Last updated December 10, 2025

The Bezos Earth Fund is awarding $24.5 million in grants to safeguard coastal ecosystems across Costa Rica, Panama, Colombia, and Ecuador, marking a major step toward creating the planet’s first cross-border marine biosphere reserve, Reuters reports.
The largest grant, $13.85 million, will go to the nonprofit Re:wild, funding the creation and strengthening of coastal reserves and nursery zones for hammerhead sharks, turtles, and other marine species. “It’s an incredibly important area for migration of species.
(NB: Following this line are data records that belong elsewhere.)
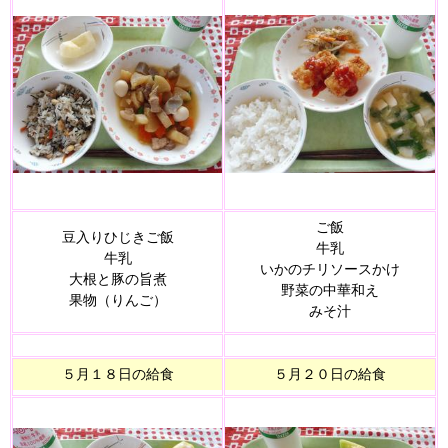
ご飯
豆入りひじきご飯
牛乳
牛乳
いかのチリソースかけ
大根と豚の旨煮
野菜の中華和え
果物（りんご）
みそ汁
５月１８日の給食
５月２０日の給食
The only way you can protect this place is doing it in a transboundary way,” said Cristian Samper, head of nature at the Bezos Earth Fund.
Over the past two years, the four countries have tripled the size of protected seas to more than 600,000 square kilometers across 10 zones, with plans now to consolidate them into a single biosphere reserve. Samper added that discussions are underway for a similar reserve in the Pacific, potentially five times the size of the continental United States.
The grants are part of a broader $1 billion initiative to achieve the global goal of protecting 30% of the world’s land and oceans by 2030, in collaboration with 10 other philanthropies under the “Protecting Our Planet Challenge.” To date, the Bezos Earth Fund has deployed nearly $700 million, while the coalition has contributed over $3 billion toward the $5 billion target. A second round of grants for the Pacific region is expected in 2026.